Vespasiano tosió. -Señor.

El general levantó la vista con un parpadeo, cansado y desesperado.

– ¿Qué es lo que debo hacer, Vespasiano? ¿Qué harías tú? Vespasiano no respondió. No podía hacerlo. ¿Qué puede decir una persona cuando otra está en una situación difícil? Si los Druidas tuvieran retenidos a Flavia y Tito, no dudaba que su primer y más poderoso impulso sería coger un caballo e ir a buscarlos. Liberarlos o morir en el intento. Y si llegaba demasiado tarde para salvarlos, entonces descargaría su más terrible venganza sobre los Druidas y su gente hasta que lo mataran también a él. Porque, ¿qué era la vida sin Flavia y Tito, y sin el bebé que Flavia esperaba? Vespasiano se aclaró la garganta con incomodidad. Para distraerse de aquel hilo de pensamiento se levantó bruscamente y se dirigió a la portezuela de la tienda para ordenar con un grito que trajeran más vino. Cuando regresó a su asiento ya había recobrado la compostura, aunque por dentro estaba furioso por lo que él consideraba su debilidad. El sentimentalismo no le estaba permitido a un soldado raso; en un comandante de la legión equivalía a un crimen. ¿Y en un general? Vespasiano dirigió una mirada comedida a Plautio y se estremeció. Si alguien tan poderoso y de tan alta posición como el comandante del ejército tenía tantos problemas para ocultar su sufrimiento personal, ¿qué se podía esperar de alguien de menos valía?
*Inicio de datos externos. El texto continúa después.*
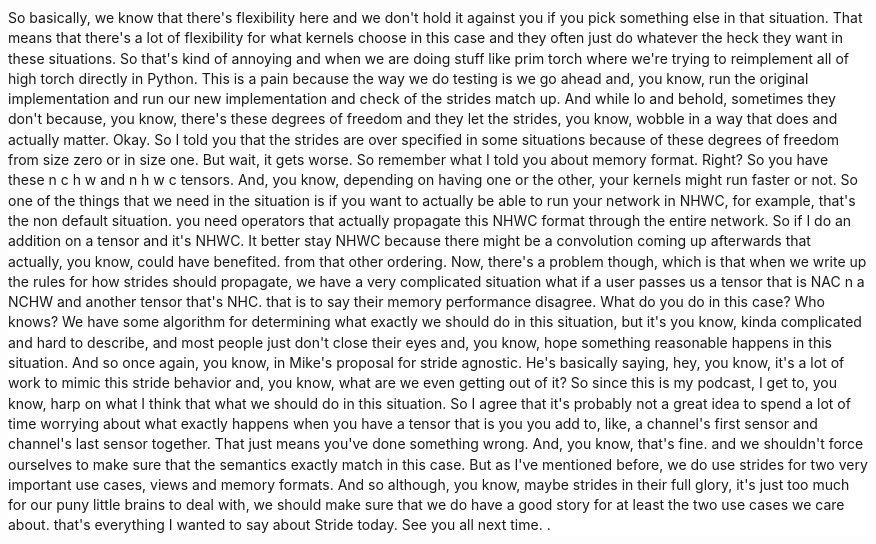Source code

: So basically, we know that there's flexibility here and we don't hold it against you if you pick something else in that situation.
That means that there's a lot of flexibility for what kernels choose in this case and they often just do whatever the heck they want in these situations.
So that's kind of annoying and when we are doing stuff like prim torch where we're trying to reimplement all of high torch directly in Python.
This is a pain because the way we do testing is we go ahead and, you know, run the original implementation and run our new implementation and check of the strides match up.
And while lo and behold, sometimes they don't because, you know, there's these degrees of freedom and they let the strides, you know, wobble in a way that does and actually matter.
Okay.
So I told you that the strides are over specified in some situations because of these degrees of freedom from size zero or in size one.
But wait, it gets worse.
So remember what I told you about memory format.
Right? So you have these n c h w and n h w c tensors.
And, you know, depending on having one or the other, your kernels might run faster or not.
So one of the things that we need in the situation is if you want to actually be able to run your network in NHWC, for example, that's the non default situation.
you need operators that actually propagate this NHWC format through the entire network.
So if I do an addition on a tensor and it's NHWC.
It better stay NHWC because there might be a convolution coming up afterwards that actually, you know, could have benefited.
from that other ordering.
Now, there's a problem though, which is that when we write up the rules for how strides should propagate, we have a very complicated situation what if a user passes us a tensor that is NAC n a NCHW and another tensor that's NHC.
that is to say their memory performance disagree.
What do you do in this case? Who knows? We have some algorithm for determining what exactly we should do in this situation, but it's you know, kinda complicated and hard to describe, and most people just don't close their eyes and, you know, hope something reasonable happens in this situation.
And so once again, you know, in Mike's proposal for stride agnostic.
He's basically saying, hey, you know, it's a lot of work to mimic this stride behavior and, you know, what are we even getting out of it? So since this is my podcast, I get to, you know, harp on what I think that what we should do in this situation.
So I agree that it's probably not a great idea to spend a lot of time worrying about what exactly happens when you have a tensor that is you you add to, like, a channel's first sensor and channel's last sensor together.
That just means you've done something wrong.
And, you know, that's fine.
and we shouldn't force ourselves to make sure that the semantics exactly match in this case.
But as I've mentioned before, we do use strides for two very important use cases, views and memory formats.
And so although, you know, maybe strides in their full glory, it's just too much for our puny little brains to deal with, we should make sure that we do have a good story for at least the two use cases we care about.
that's everything I wanted to say about Stride today.
See you all next time.
.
Con un esfuerzo evidente Aulo Plautio salió de su introspección y cruzó la mirada con la del legado. El general frunció el entrecejo un instante, como si no fuera capaz de precisar el tiempo que había estado sumido en su propia desesperación. Entonces movió la cabeza enérgicamente.

– Tengo que hacer algo. Necesito disponer las cosas para hacer que rescaten a mi familia antes de que se acabe el tiempo. Tan sólo faltan veintitrés días para la fecha límite que fijaron los Druidas.

– Sí, señor -replicó Vespasiano, y formuló su siguiente pregunta con cuidado para evitar cualquier dejo de censura-. ¿Va a intercambiar los prisioneros Druidas por su esposa e hijos?

– No… al menos de momento. No hasta que haya intentado rescatar a mi familia. ¡No dejaré que un puñado de asesinos supersticiosos le impongan condiciones a Roma!